Maximizing the benefits of these tools in R&D decision making requires new thinking in terms of the structure of scientific teams.
“We have embedded highly specialized scientists, including computational scientists and information technology (IT) experts, into our teams as we incorporate AI and ML into the fabric of our scientific endeavors. We’ve embraced the mindset of combining human as well as computational aspects of drug discovery, not losing sight of our extensive experience but elevating it with new capabilities that help us fuel our predictive molecule invention aspirations,” says Sheth.
Embracing new tools to accelerate human curiosity
Today researchers have immense computational power at their fingertips, with programs specifically designed to solve biological problems.
Increased computational capacity can lead to arguably exponential possibilities and solve many of the challenges long experienced in drug discovery. AI and machine learning methods can go beyond pattern recognition, making sense of complex human biology and organizing corresponding data sets, thus empowering researchers to draw mechanistic insights from an abundance of human genetic and clinical data. More computational power can lead to more advanced simulations of biological processes, improved molecular optimization and the ability to do more experiments in silico (simulated in computers), ultimately increasing productivity and allowing researchers to move discovery programs faster.
Achieving these improvements requires not just computing power, but also high-quality data and industry collaborations that leverage the latest advancements. Extensive data sets generated from decades of game-changing innovation across therapeutic areas, from pre-clinical to real-world data, and generative AI capabilities extend the predictive power and efficiency of scientists.
AI in clinical trials Separate from the efforts in drug discovery centered on predictive molecule invention, AI and machine learning are also beginning to play a role in the way clinical trials are designed and conducted. These technologies could help make the clinical trial experience easier for administrators, investigators and patients; accelerate trials; analyze data; and recognize patterns and signals that may be otherwise missed. Researchers at Bristol Myers Squibb leverage the abilities of AI — including the digital twin approach — to integrate simulated data from underrepresented patient populations when diversified data may not be immediately available. |
Unlocking unprecedented research potential
If the last decade of technological advancement is any indication, we can expect exponential expansion of knowledge and capabilities in R&D in the near future.
“AI and machine learning tools aren't changing what we do at Bristol Myers Squibb, which is discover, develop and deliver transformational medicines to patients, but they are changing how we do it," says Robert Plenge, MD, PhD, executive vice president, head of Research. “These technologies are enabling our scientists to more deeply understand human biology and make more effective use of vast amounts of data.
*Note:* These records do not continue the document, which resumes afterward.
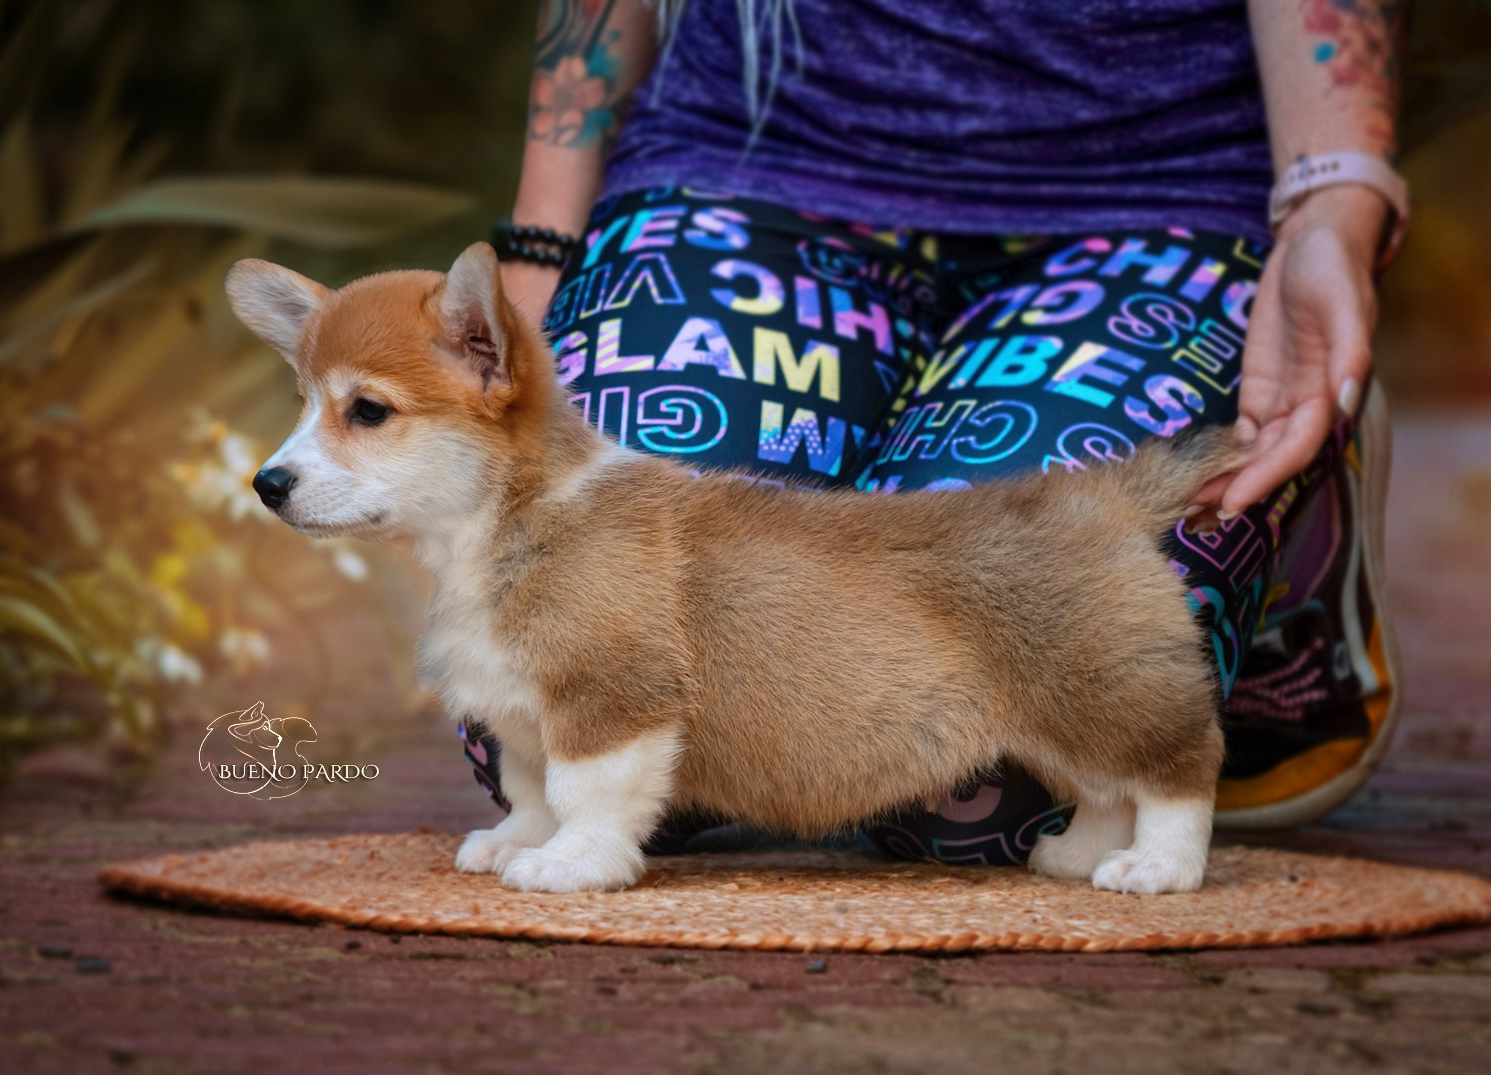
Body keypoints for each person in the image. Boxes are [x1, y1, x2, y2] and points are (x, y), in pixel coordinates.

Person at [459, 0, 1407, 865]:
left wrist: (1332, 207)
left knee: (990, 788)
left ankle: (1292, 544)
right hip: (745, 161)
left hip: (1159, 190)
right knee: (557, 676)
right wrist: (540, 250)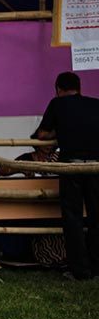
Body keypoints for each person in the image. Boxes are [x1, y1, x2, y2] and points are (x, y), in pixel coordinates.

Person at [37, 72, 99, 280]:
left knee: (73, 218)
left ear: (58, 89)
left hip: (71, 165)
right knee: (96, 216)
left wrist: (60, 131)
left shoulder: (57, 104)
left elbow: (43, 134)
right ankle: (97, 266)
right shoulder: (95, 104)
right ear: (79, 88)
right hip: (96, 167)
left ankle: (80, 271)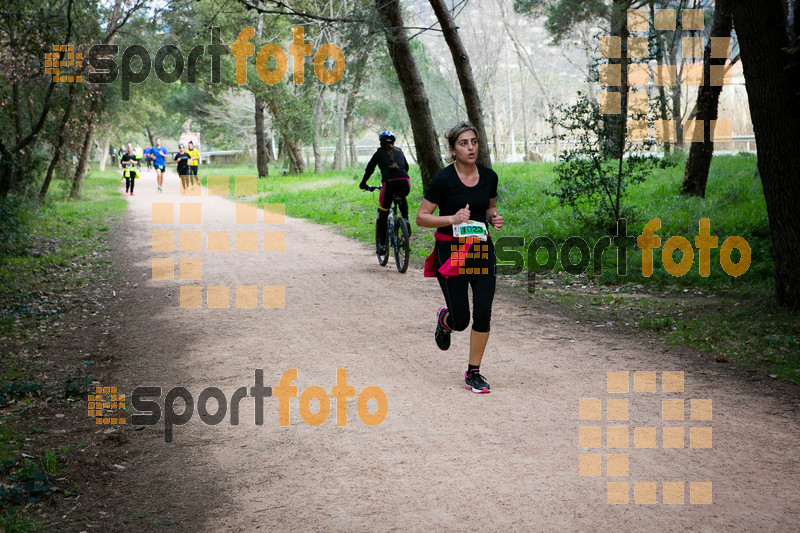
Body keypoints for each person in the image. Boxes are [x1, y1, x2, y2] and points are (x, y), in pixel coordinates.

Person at [416, 121, 504, 394]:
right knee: (462, 319)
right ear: (453, 149)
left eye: (473, 142)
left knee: (483, 311)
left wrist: (494, 218)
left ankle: (473, 372)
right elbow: (421, 217)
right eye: (463, 143)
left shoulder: (489, 177)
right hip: (451, 252)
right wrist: (452, 218)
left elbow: (488, 209)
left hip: (480, 249)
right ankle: (446, 320)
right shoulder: (443, 180)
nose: (470, 147)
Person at [359, 131, 411, 255]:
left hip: (389, 184)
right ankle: (406, 222)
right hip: (405, 182)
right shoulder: (399, 151)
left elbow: (369, 169)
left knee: (383, 213)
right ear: (393, 141)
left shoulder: (379, 153)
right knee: (402, 197)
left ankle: (382, 245)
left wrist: (363, 183)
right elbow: (406, 167)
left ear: (381, 142)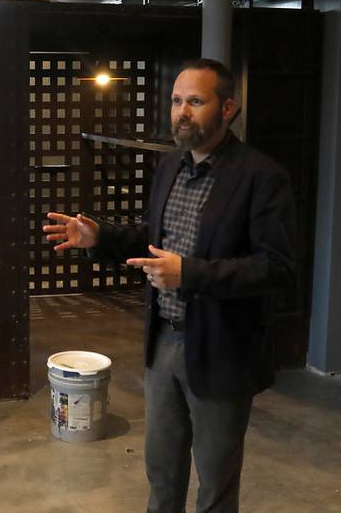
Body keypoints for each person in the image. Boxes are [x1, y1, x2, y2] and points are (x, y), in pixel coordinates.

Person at [43, 58, 296, 513]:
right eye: (177, 101)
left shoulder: (261, 177)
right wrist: (99, 236)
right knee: (162, 473)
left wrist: (191, 274)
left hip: (222, 350)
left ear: (228, 109)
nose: (182, 112)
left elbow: (276, 267)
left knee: (215, 483)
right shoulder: (171, 166)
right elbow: (152, 240)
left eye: (196, 102)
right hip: (163, 343)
The advancements in predictive molecule invention seen to date have already been immense, informing key aspects of our research strategy as we look to improve the quality and speed of our investigational programs.”
By harnessing the immense potential of the symbiotic relationship between human ingenuity and cutting-edge technology, the research community is poised to enter a new era in biomedical science and change the lives of patients, one breakthrough at a time.